The defensiveness (DEF) scale of the SASSI-3 was designed to identify individuals who respond to the questionnaire in a defensive manner. The items on the DEF scale were selected because they were found to discriminate between people who completed the instrument under standard instructions and substance-dependent people who were given instructions to try to hide any sign of substance misuse. The DEF scale is used in conjunction with other scales on the SASSI-3 as part of the decision rules that classify individuals as having a high or low probability of being diagnosed as substance dependent.
Although the SASSI-3 is designed to identify some people who respond to the questionnaire in a less than candid manner, defensive responding would nonetheless be expected to reduce the accuracy of the SASSI-3 (as would be expected with any assessment tool). The table below presents the accuracy rates of SASSI-3 classifications as a function of scores on the DEF scale.
|DEF Score||Accuracy Rate||n*|
* n refers to the number of individuals included in the analysis who obtained a DEF score corresponding to the score or scores indicated in the far left column of the table. The demographics of these subjects and the criteria used for their inclusion are described in Lazowski, Miller, Boye and Miller (1998).

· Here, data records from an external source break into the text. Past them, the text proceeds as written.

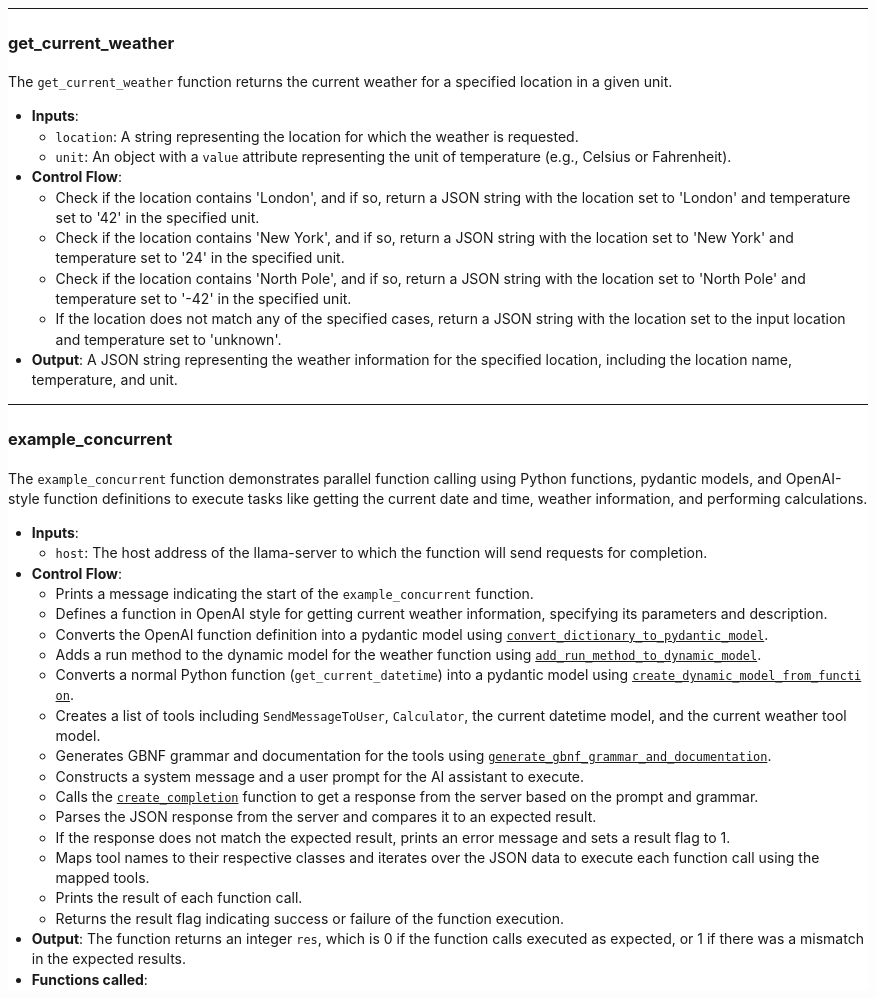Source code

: 
---
### get\_current\_weather
The `get_current_weather` function returns the current weather for a specified location in a given unit.
- **Inputs**:
    - `location`: A string representing the location for which the weather is requested.
    - `unit`: An object with a `value` attribute representing the unit of temperature (e.g., Celsius or Fahrenheit).
- **Control Flow**:
    - Check if the location contains 'London', and if so, return a JSON string with the location set to 'London' and temperature set to '42' in the specified unit.
    - Check if the location contains 'New York', and if so, return a JSON string with the location set to 'New York' and temperature set to '24' in the specified unit.
    - Check if the location contains 'North Pole', and if so, return a JSON string with the location set to 'North Pole' and temperature set to '-42' in the specified unit.
    - If the location does not match any of the specified cases, return a JSON string with the location set to the input location and temperature set to 'unknown'.
- **Output**: A JSON string representing the weather information for the specified location, including the location name, temperature, and unit.


---
### example\_concurrent
The `example_concurrent` function demonstrates parallel function calling using Python functions, pydantic models, and OpenAI-style function definitions to execute tasks like getting the current date and time, weather information, and performing calculations.
- **Inputs**:
    - `host`: The host address of the llama-server to which the function will send requests for completion.
- **Control Flow**:
    - Prints a message indicating the start of the `example_concurrent` function.
    - Defines a function in OpenAI style for getting current weather information, specifying its parameters and description.
    - Converts the OpenAI function definition into a pydantic model using [`convert_dictionary_to_pydantic_model`](pydantic_models_to_grammar.py.driver.md#cpp/examples/pydantic_models_to_grammarconvert_dictionary_to_pydantic_model).
    - Adds a run method to the dynamic model for the weather function using [`add_run_method_to_dynamic_model`](pydantic_models_to_grammar.py.driver.md#cpp/examples/pydantic_models_to_grammaradd_run_method_to_dynamic_model).
    - Converts a normal Python function (`get_current_datetime`) into a pydantic model using [`create_dynamic_model_from_function`](pydantic_models_to_grammar.py.driver.md#cpp/examples/pydantic_models_to_grammarcreate_dynamic_model_from_function).
    - Creates a list of tools including `SendMessageToUser`, `Calculator`, the current datetime model, and the current weather tool model.
    - Generates GBNF grammar and documentation for the tools using [`generate_gbnf_grammar_and_documentation`](pydantic_models_to_grammar.py.driver.md#cpp/examples/pydantic_models_to_grammargenerate_gbnf_grammar_and_documentation).
    - Constructs a system message and a user prompt for the AI assistant to execute.
    - Calls the [`create_completion`](#cpp/examples/pydantic_models_to_grammar_examplescreate_completion) function to get a response from the server based on the prompt and grammar.
    - Parses the JSON response from the server and compares it to an expected result.
    - If the response does not match the expected result, prints an error message and sets a result flag to 1.
    - Maps tool names to their respective classes and iterates over the JSON data to execute each function call using the mapped tools.
    - Prints the result of each function call.
    - Returns the result flag indicating success or failure of the function execution.
- **Output**: The function returns an integer `res`, which is 0 if the function calls executed as expected, or 1 if there was a mismatch in the expected results.
- **Functions called**:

The SASSI-3 is reasonably accurate (i.e., from 83% to 91%) even when DEF scores are somewhat elevated (i.e., 8 or 9) and somewhat less accurate only at extremely high levels of DEF (i.e., 10 or 11). Although elevated DEF scores may increase the possibility of the SASSI missing substance dependent individuals, elevated DEF alone should not be taken as evidence of substance-related problems.
These results should be interpreted with caution, due to the small numbers of respondents at the higher DEF levels. Results obtained in different settings may vary substantially.
Reference: Lazowski, L. E., Miller, F. G., Boye, M. W., & Miller, G. A. (1998). Efficacy of the Substance Abuse Subtle Screening Inventory-3 (SASSI-3) in Identifying Substance Dependence Disorders in Clinical Settings. Journal of Personality Assessment, 71(1), 114-128.